Passing through the ranger station to buy our park permits, we drove down the road and were all blown away by the magnificent red rock in front of us. UNESCO site number 53 of our gap year, the sacred rock lies in the traditional lands of the Western Desert Aboriginal people, locally known as Aṉangu. Aṉangu are part of one of the oldest human societies in the world. Uluru is 9.4 km in circumference and rises to a relatively flat top that is more than 340 m above the shallow, red sandy dunes around it. It is truly spectacular, in fact, it looked like it had been superimposed onto a blue sky – it didn’t look real at all as it loomed amongst the desert vegetation.Arriving at the rock, we saw some people climbing it. It seems incredible that despite all the signs and information available about why people shouldn’t climb it, that people still decide to climb this sacred place. Not only do they climb it but they also seem totally inadequately prepared and we saw several people slipping and sliding their way down on the sheer cliff edge. Would have served them right if they had fallen – it’s so disrespectful of the aboriginal culture to this area. 

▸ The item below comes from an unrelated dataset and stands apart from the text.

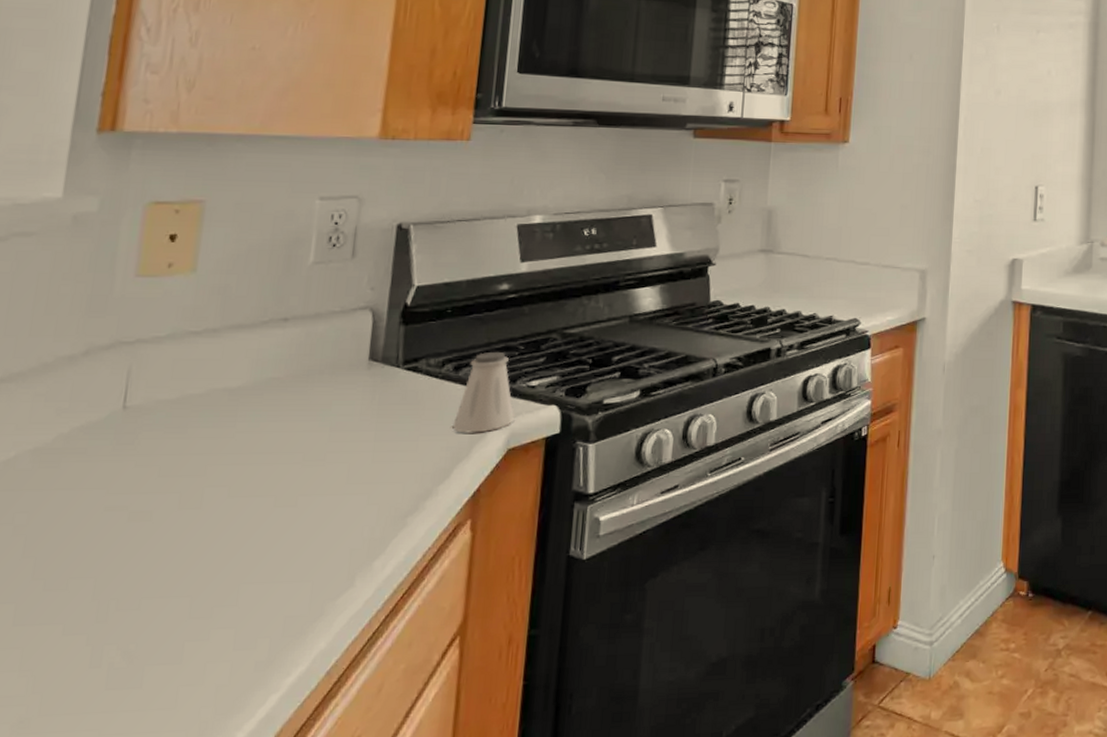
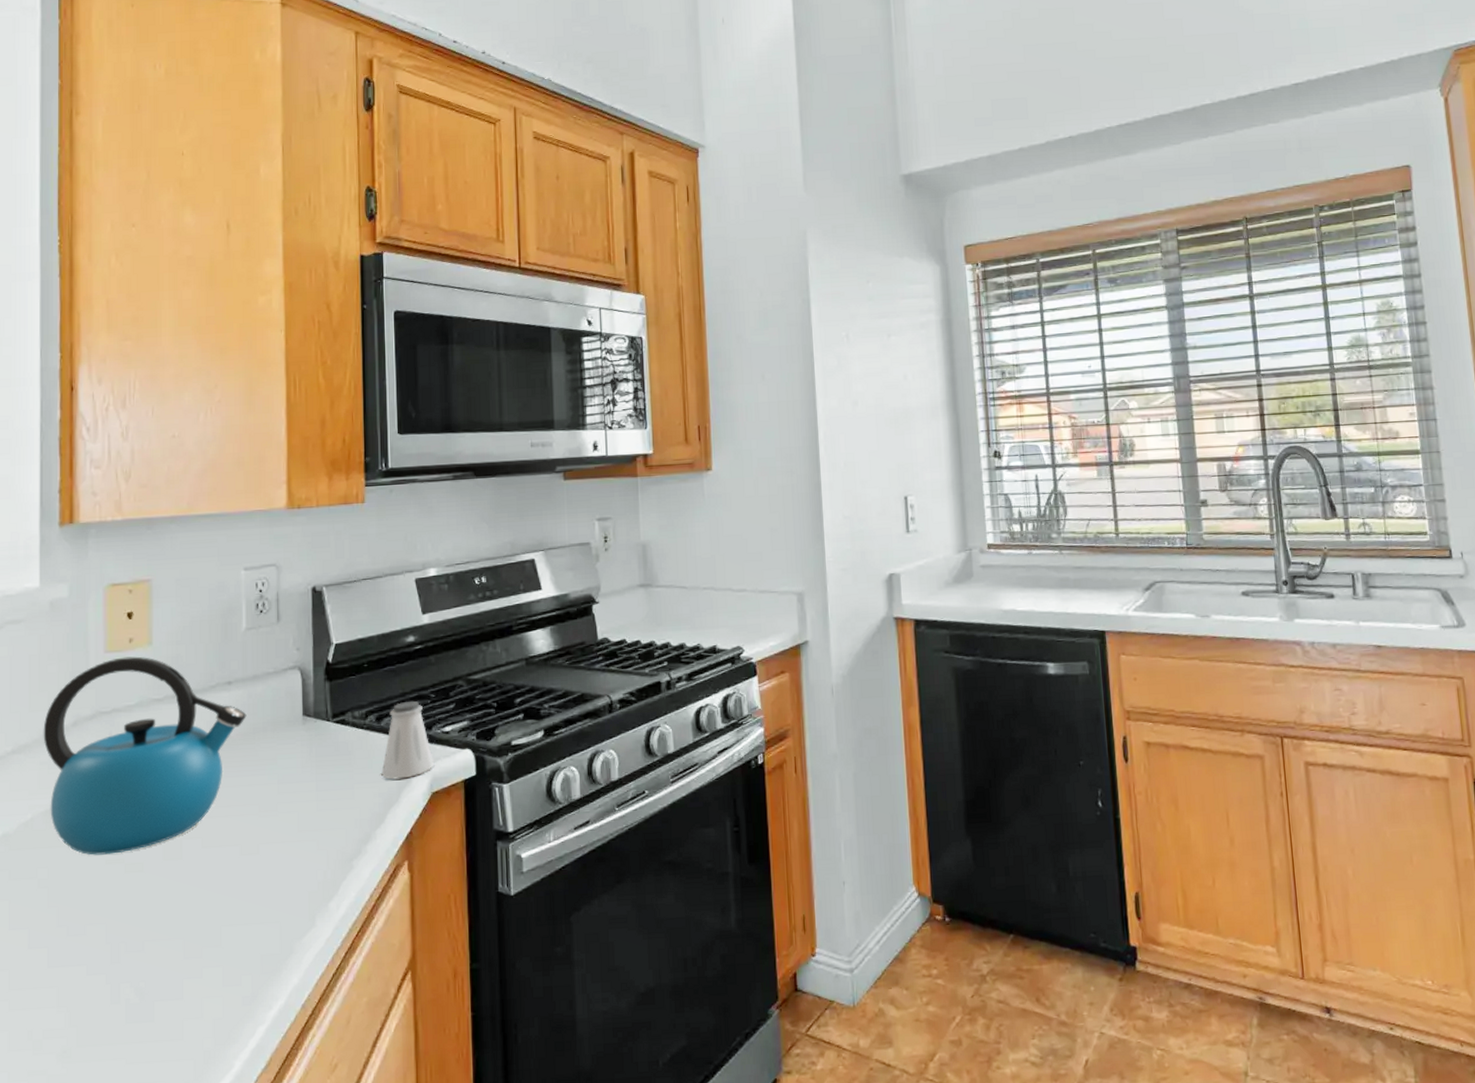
kettle: none [40,283,302,501] -> present [43,656,247,855]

Starting from the Mala carpark, we escaped the crowds and took the meandering journey through acacia woodlands and grassed claypans. There were plenty of signs to teach us along the way about the diverse plants, animals and geological features of the park. From Kuniya Piti, we followed the snake-like grooves at the base of the rock which were left when the ancestral being Kuniya journey to Mutitjulu waterhole, where we were inundated with people off the day tour from Alice Springs so we didn’t linger to long. I don’t think any of our photos do Uluru justice. We spent about 3.5 hours waking the 10.7km around the the base, although the sections where we weren’t allowed to take photos passed significantly quicker than the sections where we could. Each angle gave us a different glow and perspective on the enormous rock, with its many caves of different sizes and the blackened marks on the rock from algae when the waterfalls cascade during the wet season. Heading back to the resort, Jayne quickly whipped up some dinner for us as we had an early shuttle bus to the ‘Field of Lights’. The art installation is by artist Bruce Munro and consists of more than 50,000 slender stems topped with frosted glass spheres that glow in the darkness. We walked around the pathways that wind through the middle of the installation, which were even more captivating under the dark sky littered with stars and a full moon. Getting advice from the security guard, we headed up to the view point and looked at the installation from above, the moon casting a glow over Uluru – it was spectacular and it is easy to understand why people lose track of time up there and miss there last shuttle bus back to the resort.